State law forbids council members from speaking about policy with multiple other council members outside of official meetings. That can make it hard to gauge another councilmember's position on any number of issues.

'What was really impressive with the last goal session we had, we were all on the same page – which you wouldn't think by reading the newspaper and seeing how we vote,' said Cook. 'We all want to have the same end result, but have different ways of getting there.'

Councilmember Madolyn Agrimonti said she 'enjoys when people share ideas.'

'I am a wonk, so this process was very comfortable for me,' said Agrimonti.

While in the past Giovanatto has put out a call for public input via a public announcement in the Index-Tribune – which she did again this year – a new vehicle for public input was added via the CityPulse tool on the sonomacity.org website. CityPulse is designed as a 'brainstorming' tool, allowing city administrators and elective officials to better understand what constituents think about almost any topic.

When the CrowdSmart team of Fred Campbell and Joe Aaron, both of Sonoma, presented the technology to the city early this year, Giovanatto quickly grasped its suitability for streamlining the public input phase of city governance, and launched CityPulse in March to gather ideas about the city's goals.

Its initial question was 'What do you believe is the most important issue facing the City of Sonoma in 2016,' easily dovetailing with the goal-setting agenda of the May 23 meeting. Some 108 comments from the online tool were submitted to the Council at its goals workshop, sorted by theme, an innovation that Giovanatto found rewarding.

'They really were useful,' she said. 'The council appreciated having that feedback.'

But CityPulse is only one tool in the kit; the purpose of the exercise is to get the City Council to agree on setting goals for the coming year. These are not just idle 'resolutions' like one makes on New Year's, but more focused – a road map for city priorities and action over the coming year.

Then at the end of the year, Giovanatto issues a 'report card' listing how the council's actions have met its goals. 'Every year that we've done council goal setting, we have an average of about 96 percent on accomplishing these goals,' she said proudly.

So it's not just a note in the minutes or a page in a PDF. The Council Goals are printed up and distributed throughout city offices and meeting rooms to remind staff at all levels the visions and priorities that should be guiding their efforts. 'We have it on big poster sheets in our conference room, there's one in the council chambers, at the public works yard and here at City Hall,' said Giovanatto.

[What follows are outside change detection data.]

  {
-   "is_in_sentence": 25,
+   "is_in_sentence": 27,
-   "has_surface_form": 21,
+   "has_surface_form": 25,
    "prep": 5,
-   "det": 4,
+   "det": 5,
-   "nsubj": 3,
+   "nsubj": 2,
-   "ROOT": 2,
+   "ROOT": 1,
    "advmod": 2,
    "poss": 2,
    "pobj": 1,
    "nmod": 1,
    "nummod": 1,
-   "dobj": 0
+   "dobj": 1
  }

At the next regular City Council meeting on June 6, adoption of the Council Goals 2016-2017 will be an agenda item as council members consider Giovanatto's synthesis of the May 23 workgroup. With that final chance to fine-tune it, they should be prepared to adopt the goals – and move on to a more gnarly issue: the city budget.

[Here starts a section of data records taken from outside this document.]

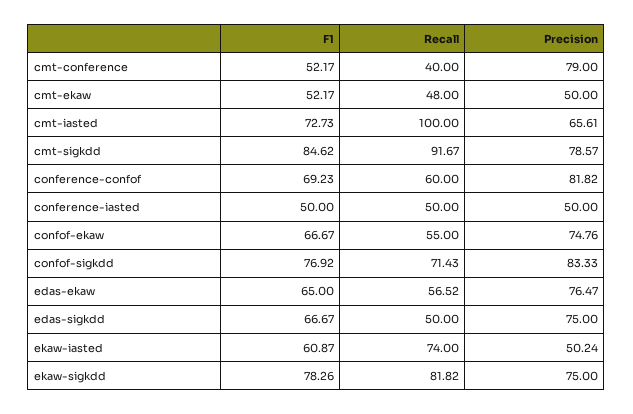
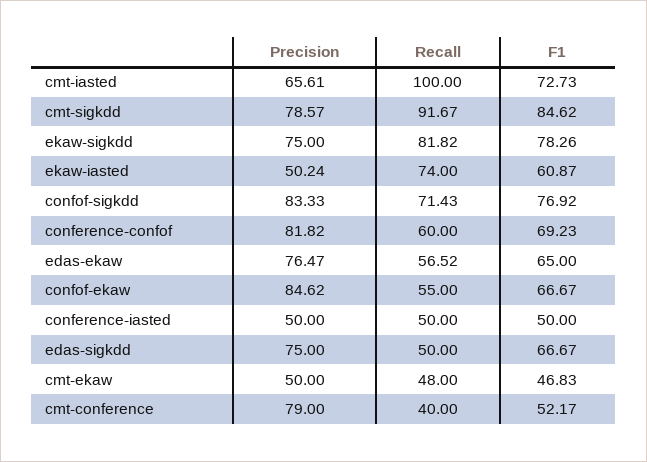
  {
    "F1": {
      "cmt-conference": 52.17,
-     "cmt-ekaw": 52.17,
+     "cmt-ekaw": 46.83,
      "cmt-iasted": 72.73,
      "cmt-sigkdd": 84.62,
      "conference-confof": 69.23,
      "conference-iasted": 50,
      "confof-ekaw": 66.67,
      "confof-sigkdd": 76.92,
      "edas-ekaw": 65,
      "edas-sigkdd": 66.67,
      "ekaw-iasted": 60.87,
      "ekaw-sigkdd": 78.26
    },
    "Recall": {
      "cmt-conference": 40,
      "cmt-ekaw": 48,
      "cmt-iasted": 100,
      "cmt-sigkdd": 91.67,
      "conference-confof": 60,
      "conference-iasted": 50,
      "confof-ekaw": 55,
      "confof-sigkdd": 71.43,
      "edas-ekaw": 56.52,
      "edas-sigkdd": 50,
      "ekaw-iasted": 74,
      "ekaw-sigkdd": 81.82
    },
    "Precision": {
      "cmt-conference": 79,
      "cmt-ekaw": 50,
      "cmt-iasted": 65.61,
      "cmt-sigkdd": 78.57,
      "conference-confof": 81.82,
      "conference-iasted": 50,
-     "confof-ekaw": 74.76,
+     "confof-ekaw": 84.62,
      "confof-sigkdd": 83.33,
      "edas-ekaw": 76.47,
      "edas-sigkdd": 75,
      "ekaw-iasted": 50.24,
      "ekaw-sigkdd": 75
    }
  }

Contact Christian at christian.kallen@sonomanews.com.

City Pulse on Smoking

A second CityPulse poll is currently underway

on the city's website on the question of enhancing outdoor smoking regulation. It has already generated over 110 responses, giving the city a reading of public sentiment on whether or not to repeal the standing 1992 city ordinance on smoking regulation, and replace it with expanded regulations. (So far the respondents are in favor of expanding regulation by about 3 to 1.)